Theoretical and Practical Implications
Disentangling IRT and Adaptive Selection
The analysis demonstrates that IRT-based aggregation primarily improves validity, while dynamic item selection is critical for reducing variance. Prior IRT-based static methods have been shown to increase variance, but this is not intrinsic to IRT; rather, it is a consequence of failing to adaptively select items. Fluid Benchmarking resolves this by fully leveraging the adaptive potential of IRT.
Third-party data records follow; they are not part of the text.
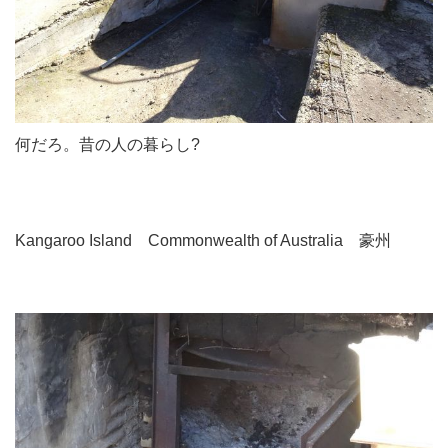
何だろ。昔の人の暮らし?
Kangaroo Island Commonwealth of Australia 豪州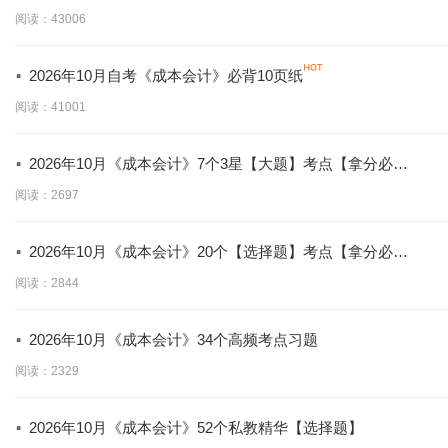
阅读：43006
·
2026年10月自考《成本会计》必背10页纸
阅读：41001
·
2026年10月《成本会计》7个3星【大题】考点【拿分必
背】
阅读：2697
·
2026年10月《成本会计》20个【选择题】考点【拿分必
学】
阅读：2844
·
2026年10月《成本会计》34个高频考点习题
阅读：2329
·
2026年10月《成本会计》52个私教精华【选择题】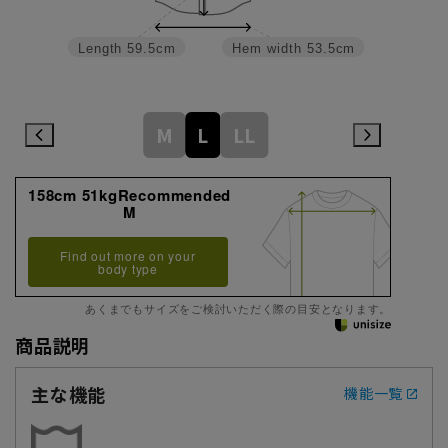
Length
59.5cm
Hem width
53.5cm
M
L
LL
158cm 51kgRecommended
M
Find out more on your
body type
あくまでもサイズをご検討いただく際の目安となります。
商品説明
主な機能
機能一覧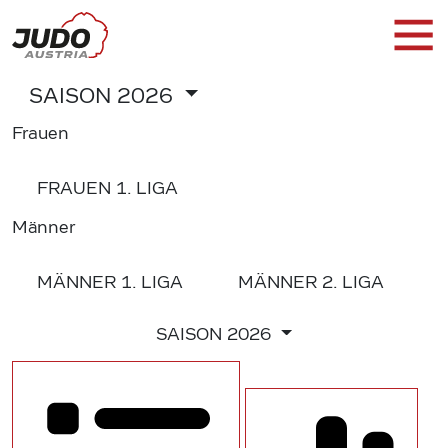
SAISON
2026
Frauen
FRAUEN
1. LIGA
Männer
MÄNNER
1. LIGA
MÄNNER
2. LIGA
SAISON
2026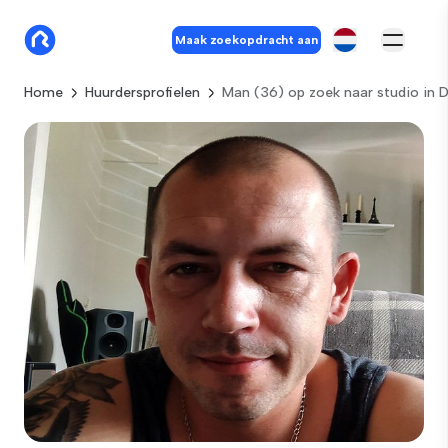
Maak zoekopdracht aan
Home
Huurdersprofielen
Man (36) op zoek naar studio in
Generalization and Extensibility
The methodology is not limited to pretraining or English-language LMs. It is applicable to posttraining evaluation, multilingual settings, and other modalities (e.g., vision-LLMs), provided sufficient evaluation data for IRT model fitting. However, the utility of the approach depends on maintaining up-to-date IRT models as LM capabilities advance.
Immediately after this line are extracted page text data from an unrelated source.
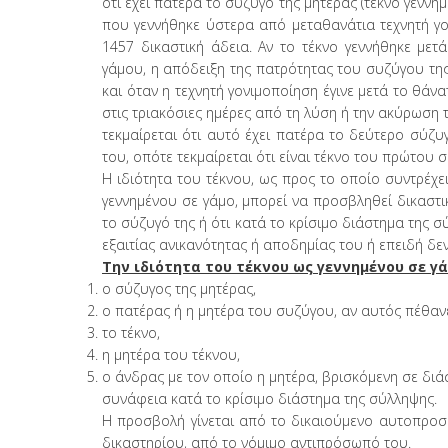
ότι έχει πατέρα το σύζυγο της μητέρας (τέκνο γεννημ
που γεννήθηκε ύστερα από μεταθανάτια τεχνητή γ
1457 δικαστική άδεια. Αν το τέκνο γεννήθηκε με
γάμου, η απόδειξη της πατρότητας του συζύγου της 
και όταν η τεχνητή γονιμοποίηση έγινε μετά το θάν
στις τριακόσιες ημέρες από τη λύση ή την ακύρωση 
τεκμαίρεται ότι αυτό έχει πατέρα το δεύτερο σύζυ
του, οπότε τεκμαίρεται ότι είναι τέκνο του πρώτου σ
Η ιδιότητα του τέκνου, ως προς το οποίο συντρέχε
γεννημένου σε γάμο, μπορεί να προσβληθεί δικαστι
το σύζυγό της ή ότι κατά το κρίσιμο διάστημα της
εξαιτίας ανικανότητας ή αποδημίας του ή επειδή δεν
Την ιδιότητα του τέκνου ως γεννημένου σε 
ο σύζυγος της μητέρας,
ο πατέρας ή η μητέρα του συζύγου, αν αυτός πέθανε
το τέκνο,
η μητέρα του τέκνου,
ο άνδρας με τον οποίο η μητέρα, βρισκόμενη σε διάσ
συνάφεια κατά το κρίσιμο διάστημα της σύλληψης.
Η προσβολή γίνεται από το δικαιούμενο αυτοπροσ
δικαστηρίου, από το νόμιμο αντιπρόσωπό του.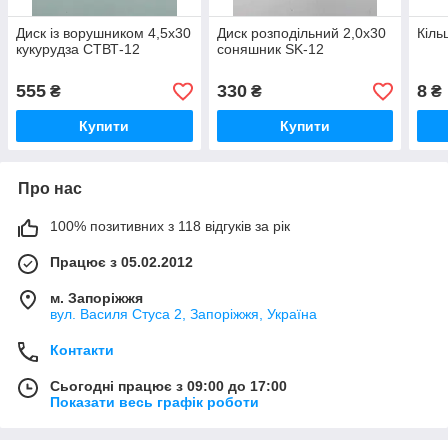
Диск із ворушником 4,5х30
Диск розподільний 2,0х30
Кіль
кукурудза СТВТ-12
соняшник SK-12
555
330
8
₴
₴
₴
Купити
Купити
Про нас
100% позитивних з 118 відгуків за рік
Працює з 05.02.2012
м. Запоріжжя
вул. Василя Стуса 2, Запоріжжя, Україна
Контакти
Сьогодні працює з 09:00 до 17:00
Показати весь графік роботи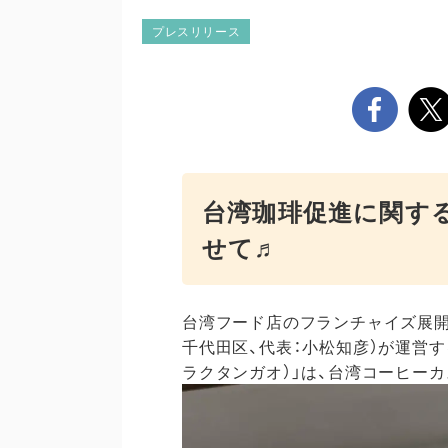
プレスリリース
台湾珈琲促進に関す
せて♬
台湾フード店のフランチャイズ展開
千代田区、代表：小松知彦）が運営す
ラクタンガオ）」は、台湾コーヒー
Limitations and Future Directions
- IRT Model Updating: As LMs surpass the capabilities of the models used to fit IRT parameters, the difficulty spectrum may become compressed at the upper end, necessitating regular retraining of IRT models with new evaluation data.
- Dynamic Benchmarks: The results support a shift from static to adaptive benchmarks as the standard for LM evaluation, with implications for leaderboard design and model selection in both research and deployment contexts.
- Integration with Other Evaluation Paradigms: Fluid Benchmarking can be combined with adversarial data collection, error analysis, and other forms of benchmark refinement to further enhance robustness and interpretability.
Conclusion
Fluid Benchmarking provides a principled, adaptive framework for LM evaluation, integrating IRT-based latent ability estimation with dynamic item selection. The approach yields improvements in efficiency, validity, variance, and saturation, and is robust to mislabeled items and benchmark saturation. The results support the adoption of adaptive, psychometric-inspired evaluation methodologies as a new standard in AI benchmarking, with broad applicability across tasks, languages, and modalities. Future work should focus on maintaining extensible, up-to-date IRT models and exploring integration with other evaluation paradigms to further advance the reliability and interpretability of LM assessment.